Analytic Skybox Sample
This sample demonstrates a fully procedural, single-pass skybox shader capable of simulating a dynamic day-night cycle, atmospheric scattering, volumetric clouds, and water reflections.
It is designed for graphics engineers and technical artists who need a lightweight yet physically plausible environment background without relying on static HDRI textures.
Features & Performance
The shader uses a "Uber-Shader" approach where all features are computed per-pixel. Features can be toggled or tuned via uniforms to balance quality vs performance.
| Feature | Cost | Control | Description |
|---|---|---|---|
| Atmosphere | 🟡 Medium | turbidity, rayleigh, mie |
Analytic Rayleigh & Mie scattering. Physically based colors. |
| Sun Disk | 🟢 Low | sunHalo (Radius, Limb) |
Analytic sphere intersection with limb darkening. Conservation of energy (Lux). |
| Moon & Earthshine | 🟢 Low | sunHalo2, moonIntensity |
Resolved moon disk with geometric phases and dynamic Earthshine. |
| Stars | 🟢 Low | starControl (Density) |
High-frequency procedural noise. Occluded by clouds/moon. |
| Clouds | 🔴 High | cloudControl (Coverage, Density) |
4-Octave 3D Fractal Brownian Motion (FBM). Dominates the cost when enabled. |
| Heat Shimmer | 🟡 Medium | shimmerControl |
UV perturbation near the horizon to simulate mirages. |
| Water Reflection | 🟣 Very High | waterControl |
Renders the sky twice. Includes procedural waves (FBM) and fresnel. |
Note
: Rendering water (
V.y < 0) is significantly more expensive (~2.5x) than the sky because it requires re-evaluating the atmospheric scattering and cloud noise for the reflection vector.
━━━━━━━━━━━━━━━━━━━━
▸ **Work instruction A**
Copy the stretch of the skybox sample page from "Analytic Skybox Sample" through "quality vs performance.".
▸ **Work instruction B**
State whether each statement agrees with the skybox sample page, answering yes or no and quoting the deciding words: (i) the clouds are computed with a 4-octave 3D Fractal Brownian Motion; (ii) the shader relies on static HDRI textures for its background; (iii) the water reflection feature renders the sky once.
━━━━━━━━━━━━━━━━━━━━
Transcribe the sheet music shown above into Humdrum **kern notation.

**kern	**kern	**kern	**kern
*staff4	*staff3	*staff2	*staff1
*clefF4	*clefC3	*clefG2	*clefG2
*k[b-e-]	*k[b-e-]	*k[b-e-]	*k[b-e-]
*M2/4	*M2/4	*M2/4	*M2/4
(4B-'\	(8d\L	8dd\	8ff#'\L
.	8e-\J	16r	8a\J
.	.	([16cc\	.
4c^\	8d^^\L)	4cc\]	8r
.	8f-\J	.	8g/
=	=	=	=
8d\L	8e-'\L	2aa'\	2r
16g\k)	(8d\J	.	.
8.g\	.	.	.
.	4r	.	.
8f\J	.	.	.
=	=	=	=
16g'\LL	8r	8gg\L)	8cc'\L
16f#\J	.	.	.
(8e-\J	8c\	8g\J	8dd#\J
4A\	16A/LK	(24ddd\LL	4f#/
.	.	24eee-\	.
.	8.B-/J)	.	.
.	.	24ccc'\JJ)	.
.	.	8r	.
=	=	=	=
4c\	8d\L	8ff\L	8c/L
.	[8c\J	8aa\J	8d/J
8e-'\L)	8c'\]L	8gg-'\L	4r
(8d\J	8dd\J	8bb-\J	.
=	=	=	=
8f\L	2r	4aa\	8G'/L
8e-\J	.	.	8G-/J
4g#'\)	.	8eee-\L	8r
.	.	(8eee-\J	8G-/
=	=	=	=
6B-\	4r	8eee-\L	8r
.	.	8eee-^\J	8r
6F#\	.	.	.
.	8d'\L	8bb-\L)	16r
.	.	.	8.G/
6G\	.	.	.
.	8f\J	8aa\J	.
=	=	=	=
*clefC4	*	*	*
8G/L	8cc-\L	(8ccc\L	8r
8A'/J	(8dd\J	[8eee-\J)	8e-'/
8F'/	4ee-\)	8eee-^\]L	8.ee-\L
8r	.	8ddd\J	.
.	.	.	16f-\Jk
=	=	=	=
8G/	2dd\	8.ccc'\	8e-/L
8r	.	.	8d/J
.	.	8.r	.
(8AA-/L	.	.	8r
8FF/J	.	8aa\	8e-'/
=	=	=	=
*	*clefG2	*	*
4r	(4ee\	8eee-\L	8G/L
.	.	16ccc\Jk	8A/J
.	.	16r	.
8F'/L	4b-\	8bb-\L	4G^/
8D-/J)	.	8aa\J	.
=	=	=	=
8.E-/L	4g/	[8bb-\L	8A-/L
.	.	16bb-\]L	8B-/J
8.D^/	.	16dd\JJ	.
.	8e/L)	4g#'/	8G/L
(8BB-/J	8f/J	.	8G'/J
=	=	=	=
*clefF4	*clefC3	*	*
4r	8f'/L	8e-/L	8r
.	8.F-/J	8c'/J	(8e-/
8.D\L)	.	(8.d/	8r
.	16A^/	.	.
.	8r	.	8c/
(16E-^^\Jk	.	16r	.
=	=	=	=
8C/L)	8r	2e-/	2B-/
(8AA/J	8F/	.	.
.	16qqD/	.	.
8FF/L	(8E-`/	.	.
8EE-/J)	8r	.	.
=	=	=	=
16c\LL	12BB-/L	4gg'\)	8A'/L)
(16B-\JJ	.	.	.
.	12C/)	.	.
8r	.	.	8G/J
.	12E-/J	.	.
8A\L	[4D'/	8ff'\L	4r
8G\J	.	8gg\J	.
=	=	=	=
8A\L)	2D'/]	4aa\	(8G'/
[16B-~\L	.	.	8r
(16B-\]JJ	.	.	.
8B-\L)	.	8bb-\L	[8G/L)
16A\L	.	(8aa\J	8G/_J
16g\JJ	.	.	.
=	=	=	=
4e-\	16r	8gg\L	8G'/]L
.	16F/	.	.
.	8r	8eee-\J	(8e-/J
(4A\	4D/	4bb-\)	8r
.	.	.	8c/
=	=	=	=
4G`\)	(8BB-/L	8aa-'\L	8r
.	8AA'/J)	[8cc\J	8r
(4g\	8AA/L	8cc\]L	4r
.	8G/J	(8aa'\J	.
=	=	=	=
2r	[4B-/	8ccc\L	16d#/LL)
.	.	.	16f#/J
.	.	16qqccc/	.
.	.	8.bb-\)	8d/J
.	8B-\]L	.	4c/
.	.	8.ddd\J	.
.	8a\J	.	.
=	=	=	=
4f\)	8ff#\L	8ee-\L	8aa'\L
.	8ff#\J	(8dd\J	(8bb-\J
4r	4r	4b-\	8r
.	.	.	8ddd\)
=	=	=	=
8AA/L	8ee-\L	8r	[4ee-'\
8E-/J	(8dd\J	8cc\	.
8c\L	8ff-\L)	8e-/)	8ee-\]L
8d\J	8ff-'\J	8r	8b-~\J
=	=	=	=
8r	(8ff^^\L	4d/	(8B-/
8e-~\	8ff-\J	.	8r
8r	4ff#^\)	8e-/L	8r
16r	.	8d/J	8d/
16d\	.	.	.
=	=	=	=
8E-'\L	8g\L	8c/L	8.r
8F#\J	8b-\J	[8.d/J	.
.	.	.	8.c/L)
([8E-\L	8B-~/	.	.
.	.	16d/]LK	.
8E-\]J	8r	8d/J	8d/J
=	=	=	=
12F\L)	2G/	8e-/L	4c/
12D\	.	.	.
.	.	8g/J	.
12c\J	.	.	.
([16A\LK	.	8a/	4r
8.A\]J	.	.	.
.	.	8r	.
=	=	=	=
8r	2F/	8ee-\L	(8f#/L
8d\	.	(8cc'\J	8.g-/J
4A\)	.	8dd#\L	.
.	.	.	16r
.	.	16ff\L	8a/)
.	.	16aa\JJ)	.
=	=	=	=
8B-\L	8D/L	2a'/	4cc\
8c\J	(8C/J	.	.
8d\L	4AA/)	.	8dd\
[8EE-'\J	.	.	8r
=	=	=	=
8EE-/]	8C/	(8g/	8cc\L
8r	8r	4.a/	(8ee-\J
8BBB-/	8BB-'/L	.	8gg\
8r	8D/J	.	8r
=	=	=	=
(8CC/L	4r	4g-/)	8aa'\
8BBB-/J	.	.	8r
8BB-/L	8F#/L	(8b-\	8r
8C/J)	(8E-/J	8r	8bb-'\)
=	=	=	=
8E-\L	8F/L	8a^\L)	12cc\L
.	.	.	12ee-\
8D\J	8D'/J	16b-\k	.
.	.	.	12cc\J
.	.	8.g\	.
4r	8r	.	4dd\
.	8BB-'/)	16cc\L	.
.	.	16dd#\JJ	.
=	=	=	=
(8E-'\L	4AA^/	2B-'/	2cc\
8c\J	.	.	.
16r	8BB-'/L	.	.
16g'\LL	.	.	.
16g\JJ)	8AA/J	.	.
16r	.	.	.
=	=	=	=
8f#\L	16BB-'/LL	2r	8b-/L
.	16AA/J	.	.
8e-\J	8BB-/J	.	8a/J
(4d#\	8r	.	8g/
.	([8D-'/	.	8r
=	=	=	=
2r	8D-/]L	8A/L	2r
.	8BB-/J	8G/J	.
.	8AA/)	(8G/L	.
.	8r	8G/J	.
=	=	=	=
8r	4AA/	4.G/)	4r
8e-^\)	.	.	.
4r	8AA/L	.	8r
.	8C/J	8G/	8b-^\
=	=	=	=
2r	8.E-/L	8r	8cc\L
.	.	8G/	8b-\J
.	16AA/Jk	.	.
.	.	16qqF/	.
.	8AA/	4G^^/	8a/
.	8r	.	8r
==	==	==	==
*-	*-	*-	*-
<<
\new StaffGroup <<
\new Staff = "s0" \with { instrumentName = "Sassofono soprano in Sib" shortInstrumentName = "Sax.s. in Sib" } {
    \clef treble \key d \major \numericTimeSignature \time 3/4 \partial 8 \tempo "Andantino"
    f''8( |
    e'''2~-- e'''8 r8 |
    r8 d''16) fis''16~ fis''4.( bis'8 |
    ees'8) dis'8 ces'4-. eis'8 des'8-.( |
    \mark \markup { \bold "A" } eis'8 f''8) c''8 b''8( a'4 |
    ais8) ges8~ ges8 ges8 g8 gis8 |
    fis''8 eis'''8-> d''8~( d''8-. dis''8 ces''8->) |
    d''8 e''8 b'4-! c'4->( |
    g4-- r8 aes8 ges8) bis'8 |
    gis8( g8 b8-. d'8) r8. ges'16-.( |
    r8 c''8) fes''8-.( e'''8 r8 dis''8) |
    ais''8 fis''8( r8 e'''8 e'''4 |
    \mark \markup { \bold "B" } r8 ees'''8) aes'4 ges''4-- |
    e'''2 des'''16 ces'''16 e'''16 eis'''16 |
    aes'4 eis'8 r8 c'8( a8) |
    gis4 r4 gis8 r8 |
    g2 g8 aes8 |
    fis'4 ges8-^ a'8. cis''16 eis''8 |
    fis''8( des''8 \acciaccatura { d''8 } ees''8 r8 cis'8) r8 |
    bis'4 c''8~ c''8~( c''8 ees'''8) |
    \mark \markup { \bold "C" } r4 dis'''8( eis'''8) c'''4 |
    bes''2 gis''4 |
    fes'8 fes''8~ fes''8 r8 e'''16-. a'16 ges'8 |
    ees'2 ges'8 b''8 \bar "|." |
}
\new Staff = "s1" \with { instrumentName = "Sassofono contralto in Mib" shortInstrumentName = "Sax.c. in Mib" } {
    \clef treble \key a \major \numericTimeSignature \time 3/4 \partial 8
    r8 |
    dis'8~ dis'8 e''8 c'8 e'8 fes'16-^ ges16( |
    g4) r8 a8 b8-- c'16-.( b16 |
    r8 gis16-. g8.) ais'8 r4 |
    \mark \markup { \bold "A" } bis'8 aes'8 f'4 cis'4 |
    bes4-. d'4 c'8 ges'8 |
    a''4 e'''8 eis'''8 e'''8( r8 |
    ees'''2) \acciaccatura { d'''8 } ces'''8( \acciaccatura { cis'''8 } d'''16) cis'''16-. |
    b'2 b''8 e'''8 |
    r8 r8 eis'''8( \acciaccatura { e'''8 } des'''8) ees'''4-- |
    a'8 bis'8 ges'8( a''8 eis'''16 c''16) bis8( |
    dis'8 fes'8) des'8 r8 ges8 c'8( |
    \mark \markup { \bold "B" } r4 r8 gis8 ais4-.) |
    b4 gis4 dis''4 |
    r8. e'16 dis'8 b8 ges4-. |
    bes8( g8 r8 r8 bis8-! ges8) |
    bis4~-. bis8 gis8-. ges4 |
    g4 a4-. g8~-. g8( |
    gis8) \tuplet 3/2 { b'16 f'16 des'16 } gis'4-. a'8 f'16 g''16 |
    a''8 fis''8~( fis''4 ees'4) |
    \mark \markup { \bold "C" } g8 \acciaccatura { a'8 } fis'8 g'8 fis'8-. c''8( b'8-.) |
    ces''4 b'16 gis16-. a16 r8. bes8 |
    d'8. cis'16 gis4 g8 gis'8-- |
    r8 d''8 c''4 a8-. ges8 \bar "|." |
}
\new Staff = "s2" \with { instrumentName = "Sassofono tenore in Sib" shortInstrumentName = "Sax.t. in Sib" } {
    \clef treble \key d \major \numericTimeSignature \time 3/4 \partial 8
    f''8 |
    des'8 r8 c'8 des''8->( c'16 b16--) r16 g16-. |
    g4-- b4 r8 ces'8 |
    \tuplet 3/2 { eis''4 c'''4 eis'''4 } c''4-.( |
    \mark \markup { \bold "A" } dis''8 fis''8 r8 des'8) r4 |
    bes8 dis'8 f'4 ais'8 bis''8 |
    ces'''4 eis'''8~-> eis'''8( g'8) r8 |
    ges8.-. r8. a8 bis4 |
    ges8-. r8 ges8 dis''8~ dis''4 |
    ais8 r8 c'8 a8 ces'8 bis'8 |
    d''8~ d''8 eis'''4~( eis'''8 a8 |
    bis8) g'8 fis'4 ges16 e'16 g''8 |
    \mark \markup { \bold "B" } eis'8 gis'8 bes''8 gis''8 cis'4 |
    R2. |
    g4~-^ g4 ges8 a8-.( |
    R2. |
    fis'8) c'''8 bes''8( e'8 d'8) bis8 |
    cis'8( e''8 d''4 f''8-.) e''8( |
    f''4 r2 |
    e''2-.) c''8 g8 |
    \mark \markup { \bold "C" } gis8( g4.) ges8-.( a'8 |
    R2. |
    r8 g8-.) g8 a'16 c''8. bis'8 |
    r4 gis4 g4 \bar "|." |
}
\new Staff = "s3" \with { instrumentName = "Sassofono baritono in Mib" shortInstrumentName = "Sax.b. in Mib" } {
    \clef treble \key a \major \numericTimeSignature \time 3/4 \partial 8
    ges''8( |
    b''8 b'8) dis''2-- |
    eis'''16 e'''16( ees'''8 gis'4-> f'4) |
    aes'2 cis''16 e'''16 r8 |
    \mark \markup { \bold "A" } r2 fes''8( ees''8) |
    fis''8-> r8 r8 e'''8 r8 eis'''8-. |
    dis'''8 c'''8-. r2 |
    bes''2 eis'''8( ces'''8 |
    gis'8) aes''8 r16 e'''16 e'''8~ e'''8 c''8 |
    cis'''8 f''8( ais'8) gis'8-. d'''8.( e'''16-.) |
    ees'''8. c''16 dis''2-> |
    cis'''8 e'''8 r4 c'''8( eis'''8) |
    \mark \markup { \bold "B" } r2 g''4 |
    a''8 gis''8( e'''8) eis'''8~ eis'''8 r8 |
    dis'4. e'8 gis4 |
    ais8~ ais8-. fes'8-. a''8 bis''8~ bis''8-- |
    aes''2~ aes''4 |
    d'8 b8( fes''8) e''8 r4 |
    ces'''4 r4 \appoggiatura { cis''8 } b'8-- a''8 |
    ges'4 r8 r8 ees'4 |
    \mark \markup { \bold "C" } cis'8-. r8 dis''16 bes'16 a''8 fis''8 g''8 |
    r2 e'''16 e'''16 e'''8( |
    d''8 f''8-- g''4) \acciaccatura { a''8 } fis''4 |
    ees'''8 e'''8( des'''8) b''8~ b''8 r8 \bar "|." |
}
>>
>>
━━━━━━━━━━━━━━━━━━━━
▸ **Answer area A**
Analytic Skybox Sample
This sample demonstrates a fully procedural, single-pass skybox shader capable of simulating a dynamic day-night cycle, atmospheric scattering, volumetric clouds, and water reflections.
It is designed for graphics engineers and technical artists who need a lightweight yet physically plausible environment background without relying on static HDRI textures.
Features & Performance
The shader uses a "Uber-Shader" approach where all features are computed per-pixel. Features can be toggled or tuned via uniforms to balance quality vs performance.

▸ **Answer area B**
(i) Yes: "4-Octave 3D Fractal Brownian Motion (FBM)."
(ii) No: "without relying on static HDRI textures."
(iii) No: "Renders the sky twice."